Un sistema proporzionale che liberi l’Italia dalla dittatura del bipolarismo. Questo serve all’Italia, a questo la politica italiana deve avere il coraggio di mettere mano. Perché in Italia ormai questo becero bipolarismo, come ha ricordato giorni fa il leader della Buona Destra Filippo Rossi, “costringe a rapporti politici contro natura: europeisti con antieuropei, liberali con populisti, moderati con sovranisti. Un minestrone rancido che tutto uniforma e tutto annulla. Perché quando le differenze incompatibili arrivano fin dentro ai singoli partiti è evidente che l’effetto finale è l’impossibilità di prendere decisioni – scrive Rossi su HuffPost – -. Alla ricerca di compromessi impossibili la politica si blocca a difesa di apparati burocratici che stanno in piedi solo per salvaguardare se stessi e qualche scampolo di potere. Solo così si spiega, ad esempio, la delega totale e assoluta a un tecnico come Mario Draghi alla guida del paese: questo bipolarismo, semplicemente, non è in grado di governare. E non lo è proprio a causa della promiscuità interna che caratterizza i due blocchi costruiti a tavolino senza nessun vero collegamento con la realtà”.
Insomma, è ora di dire basta ad un “bipolarismo bastardo”, come lo ha chiamato Renato Brunetta, che è fonte di instabilità e ingovernabilità, con assoluta mancanza di visione: in Italia, infatti, il maggioritario ha prodotto fino ad oggi non due visioni alternative che convergono al centro e isolano gli estremismi, ma l’esatto contrario, cioè la radicalizzazione dell’offerta politica. Ora però la contingenza della guerra in Ucraina ha ripresentato l’urgente necessità di dotarsi di un quadro più stabile: in questo momento storico ne va addirittura della sicurezza nazionale.
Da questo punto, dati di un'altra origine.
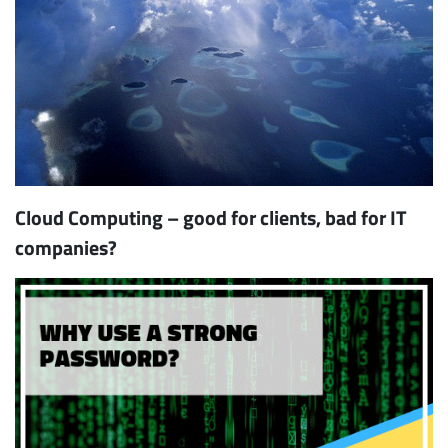
Cloud Computing – good for clients, bad for IT
companies?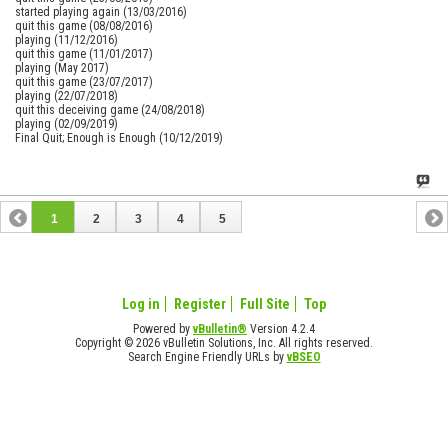
started playing again (13/03/2016)
quit this game (08/08/2016)
playing (11/12/2016)
quit this game (11/01/2017)
playing (May 2017)
quit this game (23/07/2017)
playing (22/07/2018)
quit this deceiving game (24/08/2018)
playing (02/09/2019)
Final Quit; Enough is Enough (10/12/2019)
1
2
3
4
5
Log in
Register
Full Site
Top
Powered by
vBulletin®
Version 4.2.4
Copyright © 2026 vBulletin Solutions, Inc. All rights reserved.
Search Engine Friendly URLs by
vBSEO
Lo ha capito anche il Partito democratico, che ha presentato attraverso il dem Matteo Orfini (e l’associazione Left Wing) un documento per una riforma elettorale che miri al proporzionale per superare la frammentazione. Finalmente sulla questione si comincia a discutere, in maniera concreta, cercando forse di andare oltre le favole che in Parlamento si raccontano da trent’anni sulle regole con cui attuare una eventuale riforma senza mai portarla a compimento. Che sia l’inizio di una nuova fase?